■ Task description: The entries are to be reproduced verbatim, with all pictures omitted.

■ Given entries:
- Opening Delimiter -
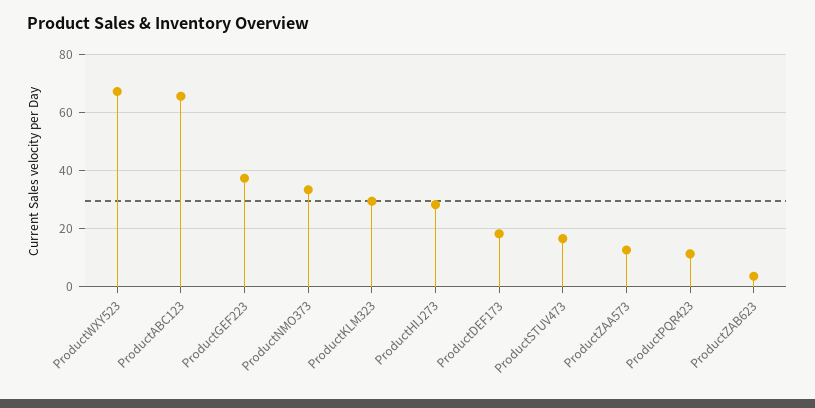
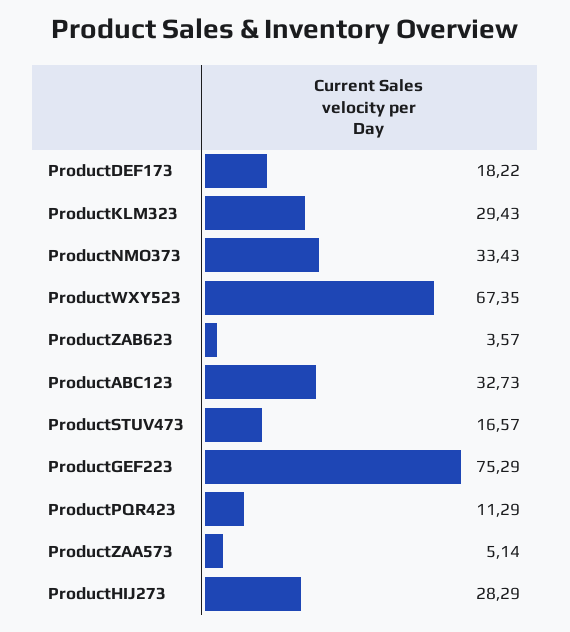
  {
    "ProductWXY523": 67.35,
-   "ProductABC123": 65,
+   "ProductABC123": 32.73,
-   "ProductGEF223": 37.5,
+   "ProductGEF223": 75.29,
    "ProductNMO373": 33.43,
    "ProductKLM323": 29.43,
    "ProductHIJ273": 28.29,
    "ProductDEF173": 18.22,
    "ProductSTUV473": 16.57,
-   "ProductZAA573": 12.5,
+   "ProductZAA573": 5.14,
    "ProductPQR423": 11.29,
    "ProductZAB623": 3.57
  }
- Closing Delimiter -
■ Answer for the task:
  {
    "ProductWXY523": 67.35,
-   "ProductABC123": 65,
+   "ProductABC123": 32.73,
-   "ProductGEF223": 37.5,
+   "ProductGEF223": 75.29,
    "ProductNMO373": 33.43,
    "ProductKLM323": 29.43,
    "ProductHIJ273": 28.29,
    "ProductDEF173": 18.22,
    "ProductSTUV473": 16.57,
-   "ProductZAA573": 12.5,
+   "ProductZAA573": 5.14,
    "ProductPQR423": 11.29,
    "ProductZAB623": 3.57
  }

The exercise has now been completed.